Data entries
[Start of Attachment]

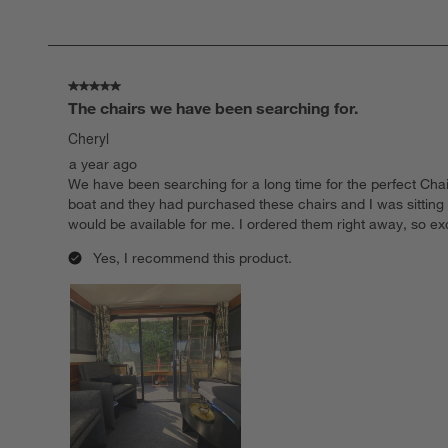
of
107
Reviews.
5 out of 5 stars.
The chairs we have been searching for.
Cheryl
a year ago
We have been searching for a long time for the perfect Chair
boat and they had purchased these chairs and I was sitting
would be available for me. I ordered them right away, so 
Yes, I recommend this product.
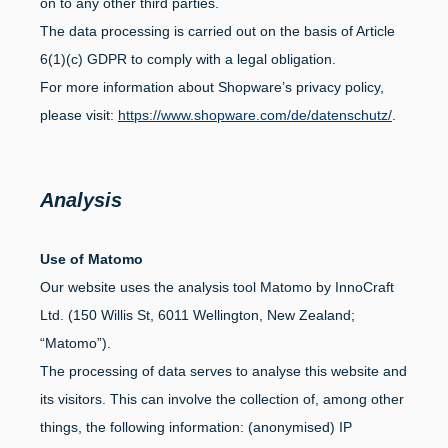
on to any other third parties.
The data processing is carried out on the basis of Article
6(1)(c) GDPR to comply with a legal obligation.
For more information about Shopware’s privacy policy,
please visit:
https://www.shopware.com/de/datenschutz/
.
Analysis
Use of Matomo
Our website uses the analysis tool Matomo by InnoCraft
Ltd. (150 Willis St, 6011 Wellington, New Zealand;
“Matomo”).
The processing of data serves to analyse this website and
its visitors. This can involve the collection of, among other
things, the following information: (anonymised) IP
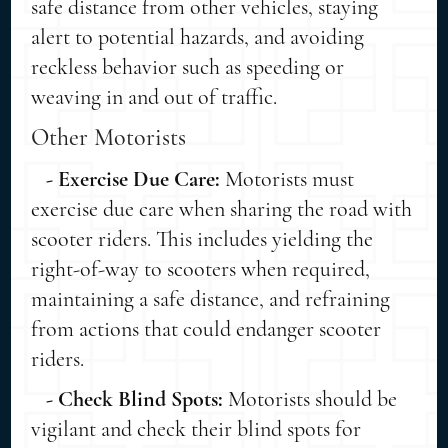
safe distance from other vehicles, staying
alert to potential hazards, and avoiding
reckless behavior such as speeding or
weaving in and out of traffic.
Other Motorists
- Exercise Due Care:
Motorists must
exercise due care when sharing the road with
scooter riders. This includes yielding the
right-of-way to scooters when required,
maintaining a safe distance, and refraining
from actions that could endanger scooter
riders.
- Check Blind Spots:
Motorists should be
vigilant and check their blind spots for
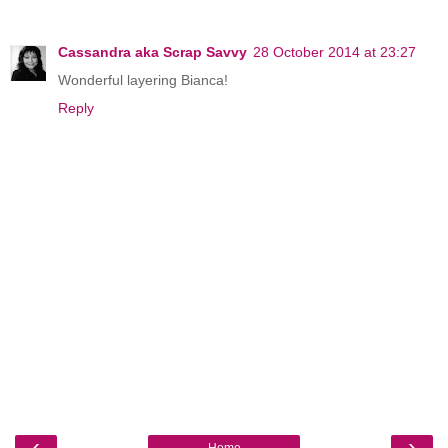
Cassandra aka Scrap Savvy
28 October 2014 at 23:27
Wonderful layering Bianca!
Reply
‹
›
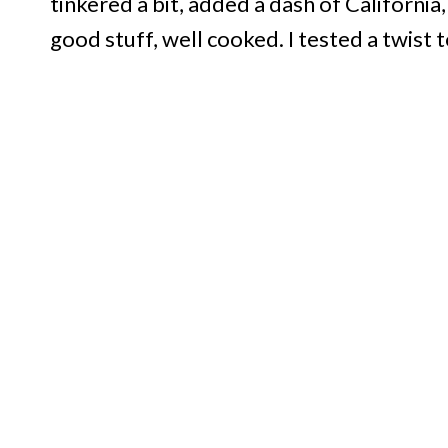
tinkered a bit, added a dash of California
good stuff, well cooked. I tested a twist too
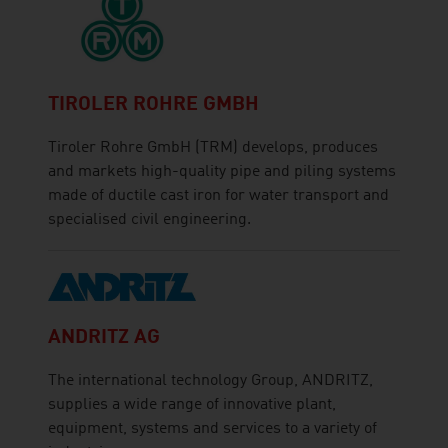
TIROLER ROHRE GMBH
Tiroler Rohre GmbH (TRM) develops, produces
and markets high-quality pipe and piling systems
made of ductile cast iron for water transport and
specialised civil engineering.
ANDRITZ AG
The international technology Group, ANDRITZ,
supplies a wide range of innovative plant,
equipment, systems and services to a variety of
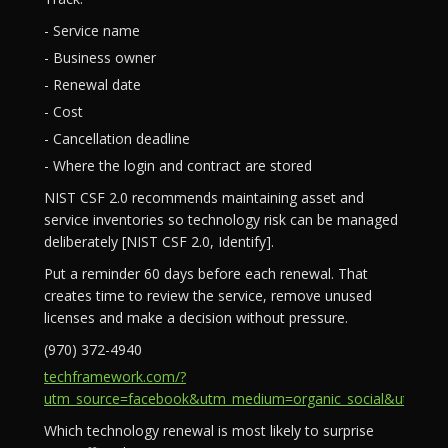
- Service name
- Business owner
- Renewal date
- Cost
- Cancellation deadline
- Where the login and contract are stored
NIST CSF 2.0 recommends maintaining asset and
service inventories so technology risk can be managed
deliberately [NIST CSF 2.0, Identify].
Put a reminder 60 days before each renewal. That
creates time to review the service, remove unused
licenses and make a decision without pressure.
(970) 372-4940
techframework.com/?
utm_source=facebook&utm_medium=organic_social&utm_campa
Which technology renewal is most likely to surprise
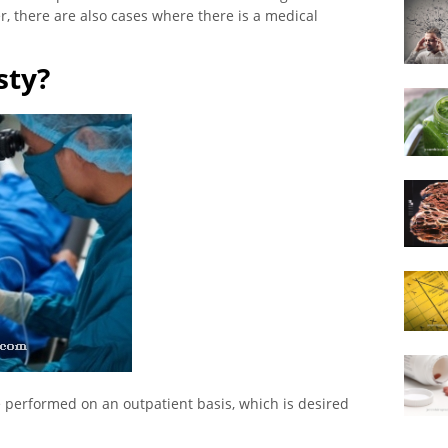
, there are also cases where there is a medical
sty?
e performed on an outpatient basis, which is desired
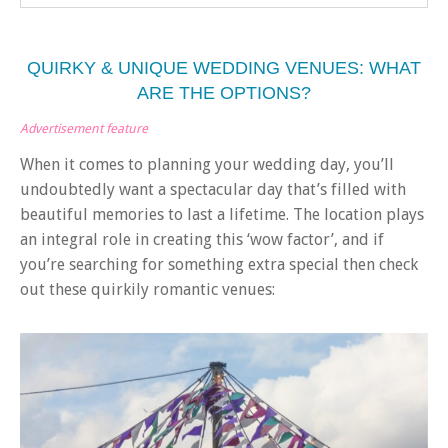
QUIRKY & UNIQUE WEDDING VENUES: WHAT
ARE THE OPTIONS?
Advertisement feature
When it comes to planning your wedding day, you’ll
undoubtedly want a spectacular day that’s filled with
beautiful memories to last a lifetime. The location plays
an integral role in creating this ‘wow factor’, and if
you’re searching for something extra special then check
out these quirkily romantic venues:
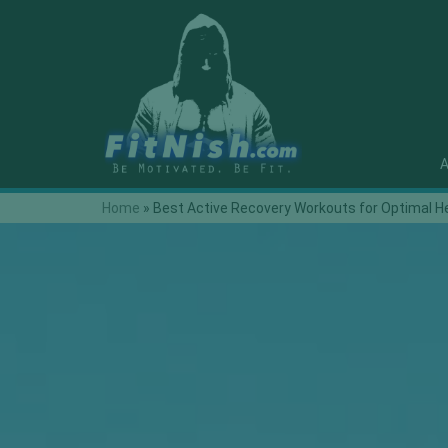
A
Home
»
Best Active Recovery Workouts for Optimal H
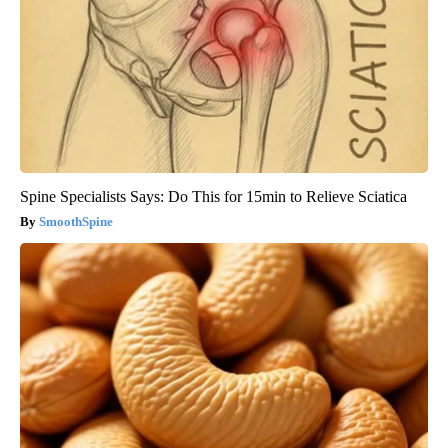
Spine Specialists Says: Do This for 15min to Relieve Sciatica
SmoothSpine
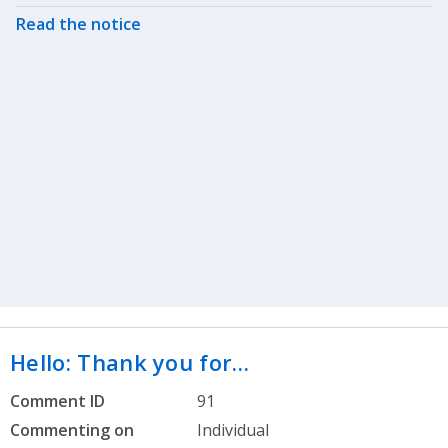
Read the notice
Hello: Thank you for…
Comment ID
91
Commenting on
Individual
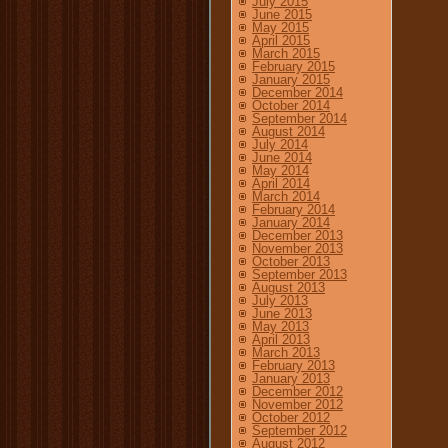
July 2015
June 2015
May 2015
April 2015
March 2015
February 2015
January 2015
December 2014
October 2014
September 2014
August 2014
July 2014
June 2014
May 2014
April 2014
March 2014
February 2014
January 2014
December 2013
November 2013
October 2013
September 2013
August 2013
July 2013
June 2013
May 2013
April 2013
March 2013
February 2013
January 2013
December 2012
November 2012
October 2012
September 2012
August 2012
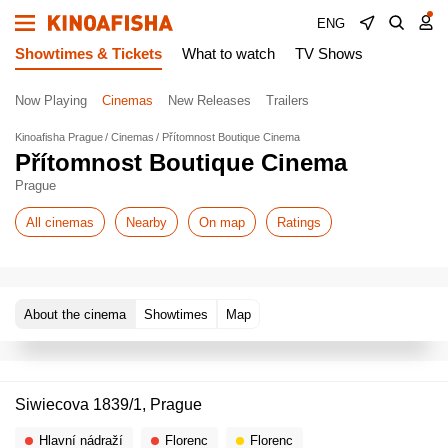
ENG
Showtimes & Tickets
What to watch
TV Shows
Now Playing
Cinemas
New Releases
Trailers
Kinoafisha Prague
Cinemas
Přítomnost Boutique Cinema
Přítomnost Boutique Cinema
Prague
All cinemas
Nearby
On map
Ratings
About the cinema
Showtimes
Map
Siwiecova 1839/1, Prague
Hlavní nádraží
Florenc
Florenc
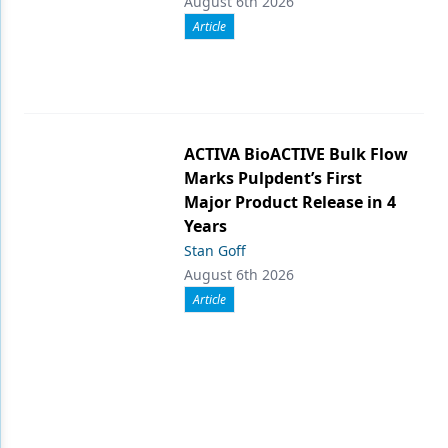
August 6th 2026
Article
ACTIVA BioACTIVE Bulk Flow
Marks Pulpdent’s First
Major Product Release in 4
Years
Stan Goff
August 6th 2026
Article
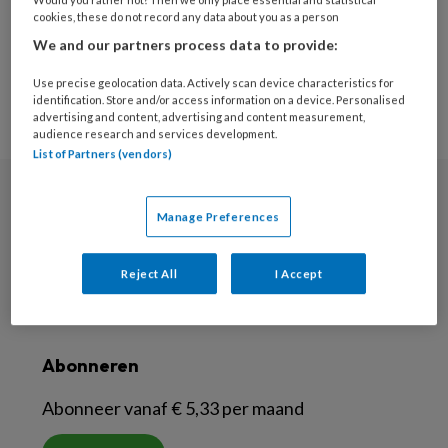
15
cookies, these do not record any data about you as a person
13
14
We and our partners process data to provide:
Use precise geolocation data. Actively scan device characteristics for
identification. Store and/or access information on a device. Personalised
advertising and content, advertising and content measurement,
audience research and services development.
List of Partners (vendors)
Nieuwsbrief
Manage Preferences
Meld je aan voor de nieuwsbrief
Reject All
I Accept
Inschrijven
Abonneren
Abonneer vanaf € 5,33 per maand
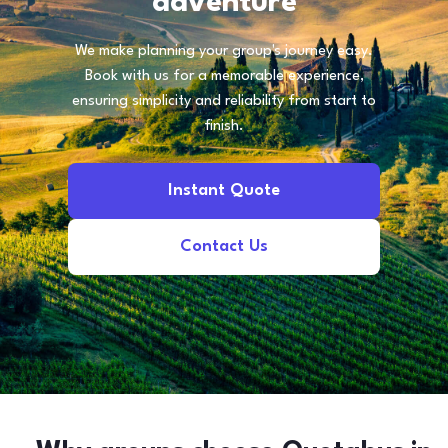
adventure
We make planning your group's journey easy.
Book with us for a memorable experience,
ensuring simplicity and reliability from start to
finish.
Instant Quote
Contact Us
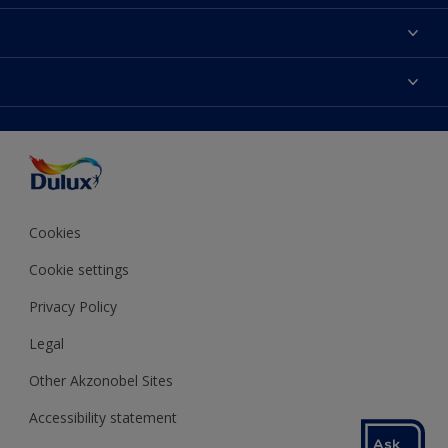
About Dulux
Contact us
Colours
Shop Now
Products
Find a Dulux store
Accessibility
Decoration Ideas
Sitemap
Colour Accuracy
Expert Help
Colour of the Year
Cookies
Cookie settings
Privacy Policy
Legal
Other Akzonobel Sites
Accessibility statement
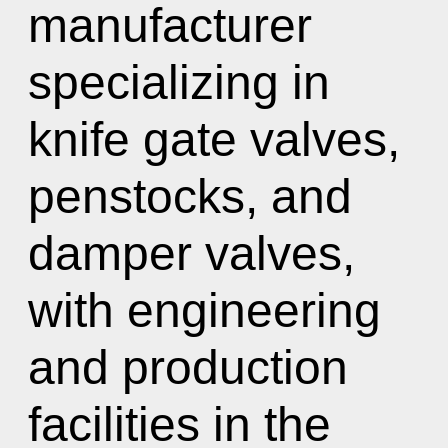
manufacturer
specializing in
knife gate valves,
penstocks, and
damper valves,
with engineering
and production
facilities in the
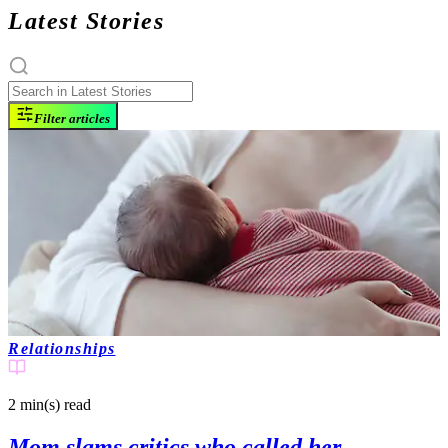
Latest Stories
Filter articles
Relationships
2 min(s)
read
Mom slams critics who called her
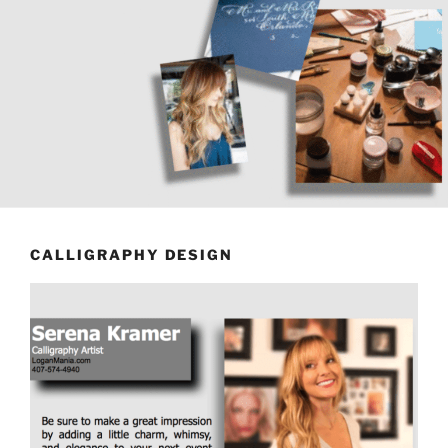
CALLIGRAPHY DESIGN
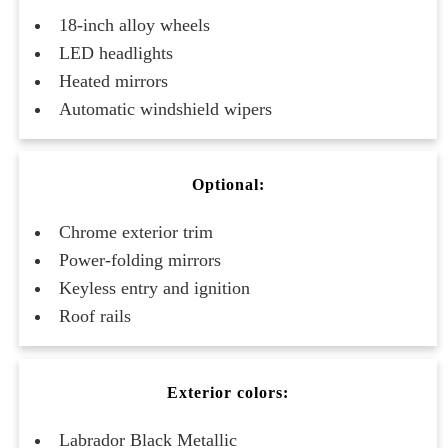
18-inch alloy wheels
LED headlights
Heated mirrors
Automatic windshield wipers
Optional:
Chrome exterior trim
Power-folding mirrors
Keyless entry and ignition
Roof rails
Exterior colors:
Labrador Black Metallic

[End of Attachment]

• _EXERCISE GOAL_
Convert every line of text in the rows above into a Markdown table with the columns "Number" and "Text line", numbering the lines in order and omitting blank lines. Leave the pictures out of the answer.

• _EXERCISE ANSWER_
| Number | Text line |
|---|---|
| 1 | of |
| 2 | 107 |
| 3 | Reviews. |
| 4 | 5 out of 5 stars. |
| 5 | The chairs we have been searching for. |
| 6 | Cheryl |
| 7 | a year ago |
| 8 | We have been searching for a long time for the perfect Chair |
| 9 | boat and they had purchased these chairs and I was sitting |
| 10 | would be available for me. I ordered them right away, so  |
| 11 | Yes, I recommend this product. |
| 12 | on to any other third parties. |
| 13 | The data processing is carried out on the basis of Article |
| 14 | 6(1)(c) GDPR to comply with a legal obligation. |
| 15 | For more information about Shopware’s privacy policy, |
| 16 | please visit: |
| 17 | https://www.shopware.com/de/datenschutz/ |
| 18 | . |
| 19 | Analysis |
| 20 | Use of Matomo |
| 21 | Our website uses the analysis tool Matomo by InnoCraft |
| 22 | Ltd. (150 Willis St, 6011 Wellington, New Zealand; |
| 23 | “Matomo”). |
| 24 | The processing of data serves to analyse this website and |
| 25 | its visitors. This can involve the collection of, among other |
| 26 | things, the following information: (anonymised) IP |
| 27 | safe distance from other vehicles, staying |
| 28 | alert to potential hazards, and avoiding |
| 29 | reckless behavior such as speeding or |
| 30 | weaving in and out of traffic. |
| 31 | Other Motorists |
| 32 | - Exercise Due Care: |
| 33 | Motorists must |
| 34 | exercise due care when sharing the road with |
| 35 | scooter riders. This includes yielding the |
| 36 | right-of-way to scooters when required, |
| 37 | maintaining a safe distance, and refraining |
| 38 | from actions that could endanger scooter |
| 39 | riders. |
| 40 | - Check Blind Spots: |
| 41 | Motorists should be |
| 42 | vigilant and check their blind spots for |
| 43 | Cassandra aka Scrap Savvy |
| 44 | 28 October 2014 at 23:27 |
| 45 | Wonderful layering Bianca! |
| 46 | Reply |
| 47 | ‹ |
| 48 | › |
| 49 | tinkered a bit, added a dash of California |
| 50 | good stuff, well cooked. I tested a twist too |
| 51 | TIROLER ROHRE GMBH |
| 52 | Tiroler Rohre GmbH (TRM) develops, produces |
| 53 | and markets high-quality pipe and piling systems |
| 54 | made of ductile cast iron for water transport and |
| 55 | specialised civil engineering. |
| 56 | ANDRITZ AG |
| 57 | The international technology Group, ANDRITZ, |
| 58 | supplies a wide range of innovative plant, |
| 59 | equipment, systems and services to a variety of |
| 60 | - Service name |
| 61 | - Business owner |
| 62 | - Renewal date |
| 63 | - Cost |
| 64 | - Cancellation deadline |
| 65 | - Where the login and contract are stored |
| 66 | NIST CSF 2.0 recommends maintaining asset and |
| 67 | service inventories so technology risk can be managed |
| 68 | deliberately [NIST CSF 2.0, Identify]. |
| 69 | Put a reminder 60 days before each renewal. That |
| 70 | creates time to review the service, remove unused |
| 71 | licenses and make a decision without pressure. |
| 72 | (970) 372-4940 |
| 73 | techframework.com/? |
| 74 | utm_source=facebook&utm_medium=organic_social&utm_campa |
| 75 | Which technology renewal is most likely to surprise |
| 76 | , there are also cases where there is a medical |
| 77 | sty? |
| 78 | e performed on an outpatient basis, which is desired |
| 79 | QUIRKY & UNIQUE WEDDING VENUES: WHAT |
| 80 | ARE THE OPTIONS? |
| 81 | Advertisement feature |
| 82 | When it comes to planning your wedding day, you’ll |
| 83 | undoubtedly want a spectacular day that’s filled with |
| 84 | beautiful memories to last a lifetime. The location plays |
| 85 | an integral role in creating this ‘wow factor’, and if |
| 86 | you’re searching for something extra special then check |
| 87 | out these quirkily romantic venues: |
| 88 | A |
| 89 | Home |
| 90 | » |
| 91 | Best Active Recovery Workouts for Optimal H |
| 92 | Spine Specialists Says: Do This for 15min to Relieve Sciatica |
| 93 | SmoothSpine |
| 94 | Read the notice |
| 95 | Hello: Thank you for… |
| 96 | Comment ID |
| 97 | 91 |
| 98 | Commenting on |
| 99 | Individual |
| 100 | July 2015 |
| 101 | June 2015 |
| 102 | May 2015 |
| 103 | April 2015 |
| 104 | March 2015 |
| 105 | February 2015 |
| 106 | January 2015 |
| 107 | December 2014 |
| 108 | October 2014 |
| 109 | September 2014 |
| 110 | August 2014 |
| 111 | July 2014 |
| 112 | June 2014 |
| 113 | May 2014 |
| 114 | April 2014 |
| 115 | March 2014 |
| 116 | February 2014 |
| 117 | January 2014 |
| 118 | December 2013 |
| 119 | November 2013 |
| 120 | October 2013 |
| 121 | September 2013 |
| 122 | August 2013 |
| 123 | July 2013 |
| 124 | June 2013 |
| 125 | May 2013 |
| 126 | April 2013 |
| 127 | March 2013 |
| 128 | February 2013 |
| 129 | January 2013 |
| 130 | December 2012 |
| 131 | November 2012 |
| 132 | October 2012 |
| 133 | September 2012 |
| 134 | August 2012 |
| 135 | ENG |
| 136 | Showtimes & Tickets |
| 137 | What to watch |
| 138 | TV Shows |
| 139 | Now Playing |
| 140 | Cinemas |
| 141 | New Releases |
| 142 | Trailers |
| 143 | Kinoafisha Prague |
| 144 | Cinemas |
| 145 | Přítomnost Boutique Cinema |
| 146 | Přítomnost Boutique Cinema |
| 147 | Prague |
| 148 | All cinemas |
| 149 | Nearby |
| 150 | On map |
| 151 | Ratings |
| 152 | About the cinema |
| 153 | Showtimes |
| 154 | Map |
| 155 | Siwiecova 1839/1, Prague |
| 156 | Hlavní nádraží |
| 157 | Florenc |
| 158 | Florenc |
| 159 | August 6th 2026 |
| 160 | Article |
| 161 | ACTIVA BioACTIVE Bulk Flow |
| 162 | Marks Pulpdent’s First |
| 163 | Major Product Release in 4 |
| 164 | Years |
| 165 | Stan Goff |
| 166 | August 6th 2026 |
| 167 | Article |
| 168 | 15 |
| 169 | cookies, these do not record any data about you as a person |
| 170 | 13 |
| 171 | 14 |
| 172 | We and our partners process data to provide: |
| 173 | Use precise geolocation data. Actively scan device characteristics for |
| 174 | identification. Store and/or access information on a device. Personalised |
| 175 | advertising and content, advertising and content measurement, |
| 176 | audience research and services development. |
| 177 | List of Partners (vendors) |
| 178 | Nieuwsbrief |
| 179 | Manage Preferences |
| 180 | Meld je aan voor de nieuwsbrief |
| 181 | Reject All |
| 182 | I Accept |
| 183 | Inschrijven |
| 184 | Abonneren |
| 185 | Abonneer vanaf € 5,33 per maand |
| 186 | adventure |
| 187 | We make planning your group's journey easy. |
| 188 | Book with us for a memorable experience, |
| 189 | ensuring simplicity and reliability from start to |
| 190 | finish. |
| 191 | Instant Quote |
| 192 | Contact Us |
| 193 | About Dulux |
| 194 | Contact us |
| 195 | Colours |
| 196 | Shop Now |
| 197 | Products |
| 198 | Find a Dulux store |
| 199 | Accessibility |
| 200 | Decoration Ideas |
| 201 | Sitemap |
| 202 | Colour Accuracy |
| 203 | Expert Help |
| 204 | Colour of the Year |
| 205 | Cookies |
| 206 | Cookie settings |
| 207 | Privacy Policy |
| 208 | Legal |
| 209 | Other Akzonobel Sites |
| 210 | Accessibility statement |
| 211 | manufacturer |
| 212 | specializing in |
| 213 | knife gate valves, |
| 214 | penstocks, and |
| 215 | damper valves, |
| 216 | with engineering |
| 217 | and production |
| 218 | facilities in the |
| 219 | Latest Stories |
| 220 | Filter articles |
| 221 | Relationships |
| 222 | 2 min(s) |
| 223 | read |
| 224 | Mom slams critics who called her |
| 225 | CALLIGRAPHY DESIGN |
| 226 | 18-inch alloy wheels |
| 227 | LED headlights |
| 228 | Heated mirrors |
| 229 | Automatic windshield wipers |
| 230 | Optional: |
| 231 | Chrome exterior trim |
| 232 | Power-folding mirrors |
| 233 | Keyless entry and ignition |
| 234 | Roof rails |
| 235 | Exterior colors: |
| 236 | Labrador Black Metallic |